WORK INSTRUCTIONS » Output each of the rows below verbatim, keeping every character and line as it is.

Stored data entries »
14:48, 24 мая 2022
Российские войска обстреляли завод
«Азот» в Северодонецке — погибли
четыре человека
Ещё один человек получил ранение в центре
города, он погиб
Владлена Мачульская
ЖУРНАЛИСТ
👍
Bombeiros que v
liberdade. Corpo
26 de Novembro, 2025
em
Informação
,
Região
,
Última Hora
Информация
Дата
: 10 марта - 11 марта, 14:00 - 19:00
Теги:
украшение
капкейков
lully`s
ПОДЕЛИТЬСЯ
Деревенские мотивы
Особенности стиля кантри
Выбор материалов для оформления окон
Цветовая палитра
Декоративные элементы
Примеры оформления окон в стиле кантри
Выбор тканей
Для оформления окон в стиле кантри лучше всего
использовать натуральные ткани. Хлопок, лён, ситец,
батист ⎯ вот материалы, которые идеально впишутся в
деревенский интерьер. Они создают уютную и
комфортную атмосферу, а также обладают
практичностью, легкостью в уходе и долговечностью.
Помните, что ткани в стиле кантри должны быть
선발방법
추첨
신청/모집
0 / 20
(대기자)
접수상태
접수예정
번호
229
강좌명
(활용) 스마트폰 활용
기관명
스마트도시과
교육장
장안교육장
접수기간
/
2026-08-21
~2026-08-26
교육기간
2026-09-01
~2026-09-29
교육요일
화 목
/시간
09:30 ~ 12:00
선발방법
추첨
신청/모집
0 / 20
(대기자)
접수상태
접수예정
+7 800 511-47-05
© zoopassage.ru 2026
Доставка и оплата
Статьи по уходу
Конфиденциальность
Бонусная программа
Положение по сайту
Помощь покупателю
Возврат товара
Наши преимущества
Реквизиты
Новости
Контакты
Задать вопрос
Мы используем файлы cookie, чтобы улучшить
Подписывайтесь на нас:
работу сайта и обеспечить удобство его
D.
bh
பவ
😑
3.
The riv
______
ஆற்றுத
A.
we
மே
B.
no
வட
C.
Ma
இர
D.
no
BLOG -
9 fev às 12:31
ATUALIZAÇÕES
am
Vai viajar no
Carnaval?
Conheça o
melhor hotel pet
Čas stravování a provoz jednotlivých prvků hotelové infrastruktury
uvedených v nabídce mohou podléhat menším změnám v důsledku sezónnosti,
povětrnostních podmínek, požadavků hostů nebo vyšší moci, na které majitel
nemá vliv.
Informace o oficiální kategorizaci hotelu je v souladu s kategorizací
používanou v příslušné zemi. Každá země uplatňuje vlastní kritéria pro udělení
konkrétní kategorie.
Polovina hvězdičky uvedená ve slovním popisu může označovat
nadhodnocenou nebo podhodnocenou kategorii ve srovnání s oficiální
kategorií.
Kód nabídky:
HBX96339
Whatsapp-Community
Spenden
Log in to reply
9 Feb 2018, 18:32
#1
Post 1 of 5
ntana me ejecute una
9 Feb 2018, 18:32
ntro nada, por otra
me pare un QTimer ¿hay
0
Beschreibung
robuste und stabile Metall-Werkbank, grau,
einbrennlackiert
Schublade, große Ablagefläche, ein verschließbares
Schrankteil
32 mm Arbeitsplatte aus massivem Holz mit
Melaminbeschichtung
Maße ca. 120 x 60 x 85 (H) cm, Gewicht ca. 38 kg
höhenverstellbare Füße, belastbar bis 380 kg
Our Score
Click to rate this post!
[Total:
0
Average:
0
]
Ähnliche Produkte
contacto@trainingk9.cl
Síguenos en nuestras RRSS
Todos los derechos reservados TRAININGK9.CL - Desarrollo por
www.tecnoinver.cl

TASK SOLUTION »
14:48, 24 мая 2022
Российские войска обстреляли завод
«Азот» в Северодонецке — погибли
четыре человека
Ещё один человек получил ранение в центре
города, он погиб
Владлена Мачульская
ЖУРНАЛИСТ
👍
Bombeiros que v
liberdade. Corpo
26 de Novembro, 2025
em
Informação
,
Região
,
Última Hora
Информация
Дата
: 10 марта - 11 марта, 14:00 - 19:00
Теги:
украшение
капкейков
lully`s
ПОДЕЛИТЬСЯ
Деревенские мотивы
Особенности стиля кантри
Выбор материалов для оформления окон
Цветовая палитра
Декоративные элементы
Примеры оформления окон в стиле кантри
Выбор тканей
Для оформления окон в стиле кантри лучше всего
использовать натуральные ткани. Хлопок, лён, ситец,
батист ⎯ вот материалы, которые идеально впишутся в
деревенский интерьер. Они создают уютную и
комфортную атмосферу, а также обладают
практичностью, легкостью в уходе и долговечностью.
Помните, что ткани в стиле кантри должны быть
선발방법
추첨
신청/모집
0 / 20
(대기자)
접수상태
접수예정
번호
229
강좌명
(활용) 스마트폰 활용
기관명
스마트도시과
교육장
장안교육장
접수기간
/
2026-08-21
~2026-08-26
교육기간
2026-09-01
~2026-09-29
교육요일
화 목
/시간
09:30 ~ 12:00
선발방법
추첨
신청/모집
0 / 20
(대기자)
접수상태
접수예정
+7 800 511-47-05
© zoopassage.ru 2026
Доставка и оплата
Статьи по уходу
Конфиденциальность
Бонусная программа
Положение по сайту
Помощь покупателю
Возврат товара
Наши преимущества
Реквизиты
Новости
Контакты
Задать вопрос
Мы используем файлы cookie, чтобы улучшить
Подписывайтесь на нас:
работу сайта и обеспечить удобство его
D.
bh
பவ
😑
3.
The riv
______
ஆற்றுத
A.
we
மே
B.
no
வட
C.
Ma
இர
D.
no
BLOG -
9 fev às 12:31
ATUALIZAÇÕES
am
Vai viajar no
Carnaval?
Conheça o
melhor hotel pet
Čas stravování a provoz jednotlivých prvků hotelové infrastruktury
uvedených v nabídce mohou podléhat menším změnám v důsledku sezónnosti,
povětrnostních podmínek, požadavků hostů nebo vyšší moci, na které majitel
nemá vliv.
Informace o oficiální kategorizaci hotelu je v souladu s kategorizací
používanou v příslušné zemi. Každá země uplatňuje vlastní kritéria pro udělení
konkrétní kategorie.
Polovina hvězdičky uvedená ve slovním popisu může označovat
nadhodnocenou nebo podhodnocenou kategorii ve srovnání s oficiální
kategorií.
Kód nabídky:
HBX96339
Whatsapp-Community
Spenden
Log in to reply
9 Feb 2018, 18:32
#1
Post 1 of 5
ntana me ejecute una
9 Feb 2018, 18:32
ntro nada, por otra
me pare un QTimer ¿hay
0
Beschreibung
robuste und stabile Metall-Werkbank, grau,
einbrennlackiert
Schublade, große Ablagefläche, ein verschließbares
Schrankteil
32 mm Arbeitsplatte aus massivem Holz mit
Melaminbeschichtung
Maße ca. 120 x 60 x 85 (H) cm, Gewicht ca. 38 kg
höhenverstellbare Füße, belastbar bis 380 kg
Our Score
Click to rate this post!
[Total:
0
Average:
0
]
Ähnliche Produkte
contacto@trainingk9.cl
Síguenos en nuestras RRSS
Todos los derechos reservados TRAININGK9.CL - Desarrollo por
www.tecnoinver.cl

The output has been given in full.